A living reminder of our past - From the Cluttered Desk with Keith Roulston
A story on CTV London caught my attention last week as people toured the old Logan’s Mill in Brussels before a fundraising effort to turn the water-powered mill into a museum.
The power of water to drive mills was responsible for the development of our towns, in the days before electricity or gas-fueled engines. Powerful rivers like the Maitland helped grow villages like Brussels, Wingham and more. I dug out my reprint of the old 1879 Beldon Atlas to see how many communities like Sunshine and Bodmin in Morris-Turnberry were originally established in the days when farmers travelled by horse and wagon so they sought nearby mills to grind their grain for feed or wheat for flour.
Some of the mills were more successful than others and with them the communities that grew up around the mills. We have family in Cranbrook which is sprouting new homes for people who most likely work in Listowel or some other urban centre. Meanwhile the general stores that once were the centre of the community have disappeared in villages like Auburn, Belgrave and Cranbrook.
Today Blyth has a major industry because of Howson and Howson Limited, which only came to Blyth after fire destroyed their mill in Wingham in 1949. That mill had a huge mill pond that Wingham residents got used to using for fishing, boating and recreation, even after the mill disappeared.
One of the communities that only existed because of its mills was Benmiller. I remember developing a friendship with the artist Jack McLaren who lived there in the 1970s. He was vocally opposed to the purchase of the old woolen mill and the old grist mill by a London millionaire who turned both into the Benmiller Inn. Both had been waterpowered and surrounded a mill pond. The developer harnessed the water power of the former grist mill to provide electricity for his development.
Water-powered mills have a close relationship with my past. When I was a teenager, my parents finally turned over our farm to my sister and her husband and purchased a house in Lucknow which had been owned by a milling family before the whole family was tragically killed in a car accident.

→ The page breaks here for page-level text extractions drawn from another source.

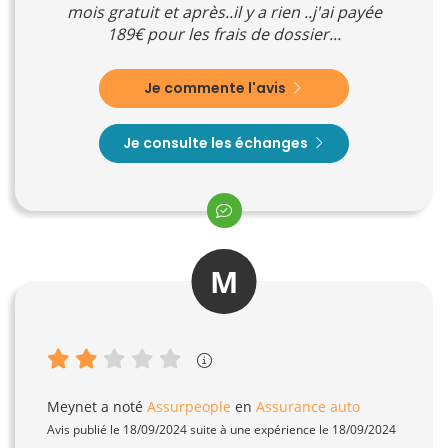
mois gratuit et après..il y a rien ..j'ai payée
189€ pour les frais de dossier...
Je commente l'avis
Je consulte les échanges
M
Meynet
a noté
Assurpeople
en
Assurance auto
Avis publié le 18/09/2024 suite à une expérience le 18/09/2024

The house was part of a water-powered mill property, with its own mill pond and a sawmill powered by the water. Originally there were two mills in the same building, including a feed mill. We got used to swimming in the mill pond, as did other young people. One night, some of the teenaged boys apparently got the idea that setting fire to the mill would be great fun. The fire burned the building down. Soon those using the mill pond got the idea that taking the boards out of the mill’s dam would be fun, so they did, and the old pond disappeared.
Though the Nine Mile River that flowed through Lucknow was far smaller than the Maitland, Lucknow had other mills that depended on water power. A larger dam created Trealeven’s Pond and generated power to run Trealeven’s Mill, which, at one time, both created feed for farm animals (for which my family used the mill) and flour. Downstream from our mill property was Anderson Flax Products which, in those days, milled flax from their own and other farmers’ flax crops.
So a museum about water-powered mills, such as the proposal for Logan’s Mill in Brussels, would be a good memorial for one of the prime factors in the development of our towns and villages. The mill was built in 1859. It survived two fires but eventually closed in 1965 and has sat vacant ever since.
Nearly all the other water-powered mills have disappeared, along with the communities that they helped to grow. Some of the towns that began because of water-powered mills have grown because of other industries that grew up, like the factories that took advantage of the multitude of trees cut in order to make farming possible; I’m thinking of Kincardine and Listowel and similar factories that, at one time, made western Ontario synonymous with furniture production. It was milling that supported Sir. Anthony Van Egmond, of Egmondville, for instance, before he died in jail after attempting to lead the forces of William Lyon Mackenzie in the rebellion of 1837.
In our age when we are used to electricity that comes from the nuclear power plant at Bruce Power or gigantic wind mills along Lake Huron or east of Seaforth, water power seems like such a forgotten part of history. A museum at Logan’s Mill would be a good reminder of our past and the way towns developed.
Life is rapidly changing with small, local stores closing and people travelling further to shop at internationally-owned super stores. We need reminders of why the communities we now live in are where they are.